• Work request: Copy every line below where the string "great" is found.

• Dataset records:

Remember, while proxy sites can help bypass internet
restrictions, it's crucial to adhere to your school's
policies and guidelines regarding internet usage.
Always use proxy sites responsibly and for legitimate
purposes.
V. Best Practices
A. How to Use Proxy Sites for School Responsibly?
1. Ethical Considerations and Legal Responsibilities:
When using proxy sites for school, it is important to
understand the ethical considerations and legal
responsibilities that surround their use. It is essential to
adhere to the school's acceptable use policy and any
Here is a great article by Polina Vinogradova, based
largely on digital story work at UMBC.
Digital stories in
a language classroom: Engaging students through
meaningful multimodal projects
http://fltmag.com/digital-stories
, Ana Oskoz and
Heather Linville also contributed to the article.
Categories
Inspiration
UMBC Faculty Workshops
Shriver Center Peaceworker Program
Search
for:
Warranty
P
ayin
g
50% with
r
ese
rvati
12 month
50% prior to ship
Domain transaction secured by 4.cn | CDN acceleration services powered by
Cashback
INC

--

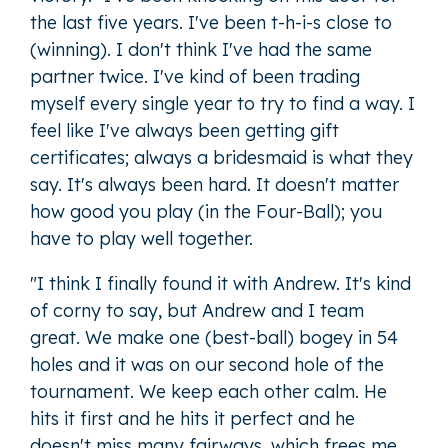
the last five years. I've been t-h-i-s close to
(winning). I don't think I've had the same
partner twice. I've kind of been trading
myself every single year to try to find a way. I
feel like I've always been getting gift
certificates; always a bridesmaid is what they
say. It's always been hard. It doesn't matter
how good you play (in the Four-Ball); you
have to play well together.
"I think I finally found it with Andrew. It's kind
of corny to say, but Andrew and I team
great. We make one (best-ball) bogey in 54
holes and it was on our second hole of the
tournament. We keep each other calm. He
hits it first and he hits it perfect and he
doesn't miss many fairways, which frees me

• Your solution:
Here is a great article by Polina Vinogradova, based
great. We make one (best-ball) bogey in 54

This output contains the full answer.